Now for a bigger experiment 🧑‍🔬 One annoying thing is that the GitLab REST API doesn't return the comments for a MR when fetching a single MR (unlike GitHub which does). So I played around a bit with the GitLab GraphQL API and think I managed to achieve this:

Playing around with GraphQL could certainly help reducing the number of queries needed. I haven't tried that yet.

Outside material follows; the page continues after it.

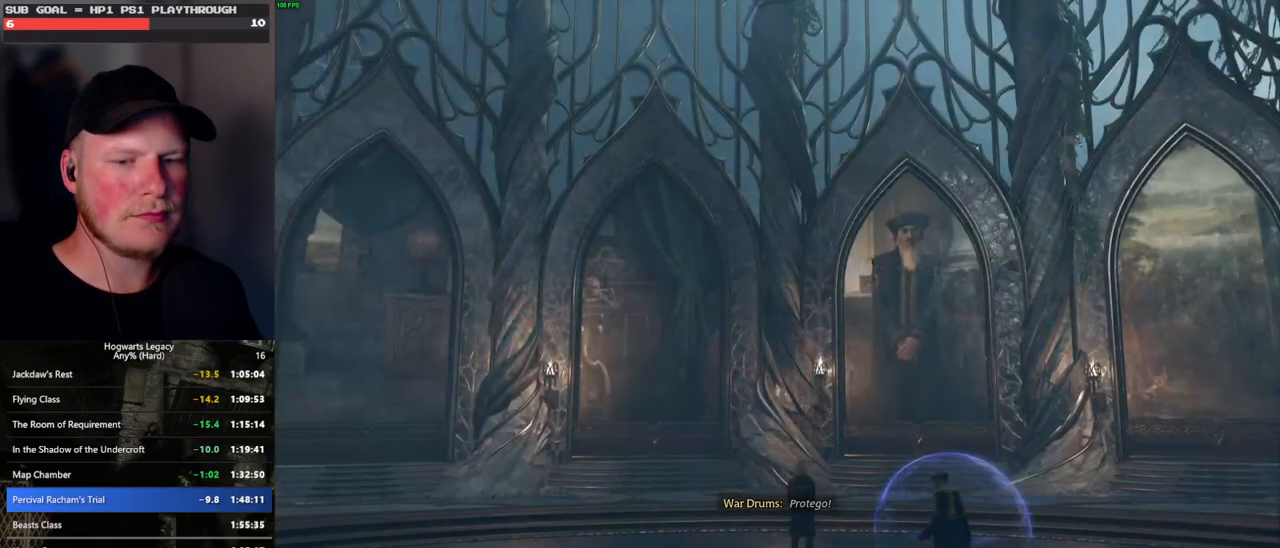
{"keys": [], "mouse": ["wheel"], "events": [[50, "mouse_wheel", "up"], [50, "space", "down"], [67, "mouse_wheel", "down"], [133, "mouse_wheel", "up"], [133, "q", "up"], [133, "space", "up"], [167, "q", "down"], [200, "space", "down"], [250, "q", "up"], [283, "space", "up"], [367, "q", "down"], [383, "space", "down"], [417, "mouse_wheel", "down"], [433, "mouse_wheel", "up"], [433, "q", "up"], [433, "space", "up"], [450, "mouse_wheel", "down"]]}
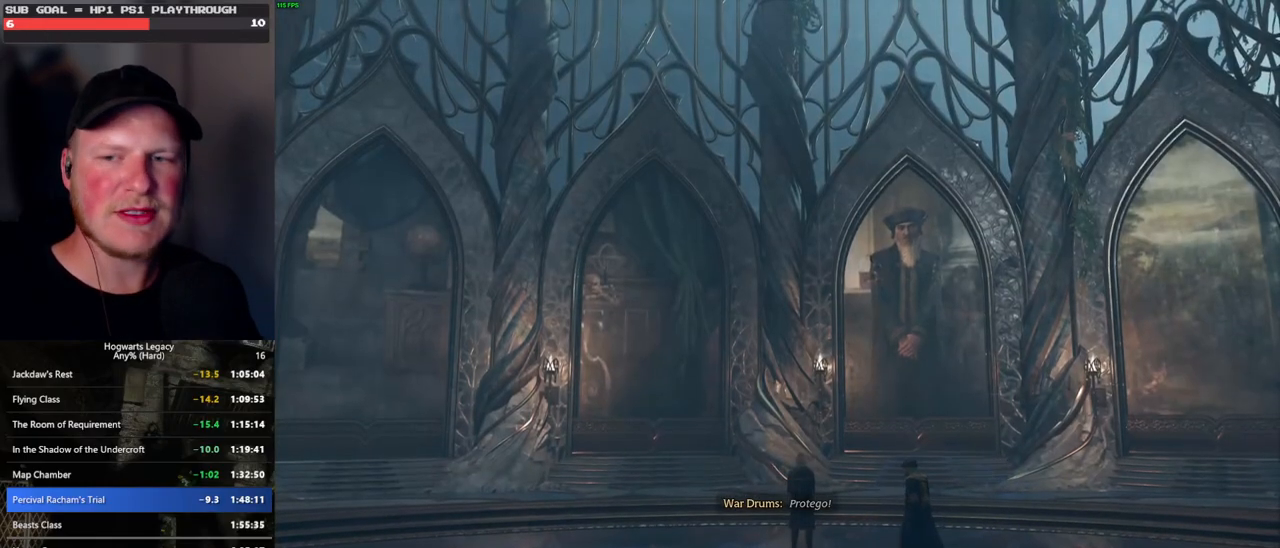
{"keys": [], "mouse": [], "events": [[267, "mouse_wheel", "up"], [350, "space", "down"], [400, "q", "down"], [433, "q", "up"], [433, "space", "up"]]}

Note though that GitLab does not include comments in the initial json. There is just no need to include comments in the comparisonSnapshot for GitLabPullRequest, because the updated_at field is always updated by comment changes.

Oct 07 '22 17:10 erikj79

/integrate

Oct 07 '22 18:10 erikj79

Going to push as commit 4b40646da7589e3dd88e34d00112bddc3dd1428b. Since your change was applied there have been 11 commits pushed to the master branch:

b7b4d114a01cb703f35450ffe4820ce047fd235b: 1616: Improve error message when an author isn't found in GitLab
32a07238fde7773d64f0330e76d77f8d5d44f82a: 1603: Make labels handling consistent in all Issue implementations
ae79322ae8dd6ce91e00d46f84139020e3b55f90: 1563: The method 'CheckRun#updateMergeReadyComment' shouldn't update the comment if the comment has not changed
522d894fded2cf99b88d7873de5b69faed161cd4: 1215: Clean label not updating correctly
b061577e3ed45b464e73b865d8b73528b9166e07: 1612: Temp workaround GitLab returning 500 when modifying labels
a6860bcba94d93a2be7429ad7a8766755a925581: 1364: Jira Issues should be resolved as "Fixed"
773ec06c2a813f03d4341cf4ae36f9c5ae12fd70: 327: git webrev: Print the location of the generated webrev upon successful completion
7cf47ca037f9157195d330d746ffd7164edffea2: 1512: MirrorBot may get stuck failing to clone repository
78cab78418e8282ea7b08eb5e41395a481898d59: 1562: The method 'CheckRun#findComment' don't need the comment list as parameter
0a4aa299f3d5702f32e850d944694f15015ef086: 1235: git sync --branches doesn't work as expected
... and 1 more: https://git.openjdk.org/skara/compare/a1f48dd18c38b49aa9bb53b3a93d42b833fdf5f0...master

Your commit was automatically rebased without conflicts.

Oct 07 '22 18:10 openjdk[bot]

@erikj79 Pushed as commit 4b40646da7589e3dd88e34d00112bddc3dd1428b.

:bulb: You may see a message that your pull request was closed with unmerged commits. This can be safely ignored.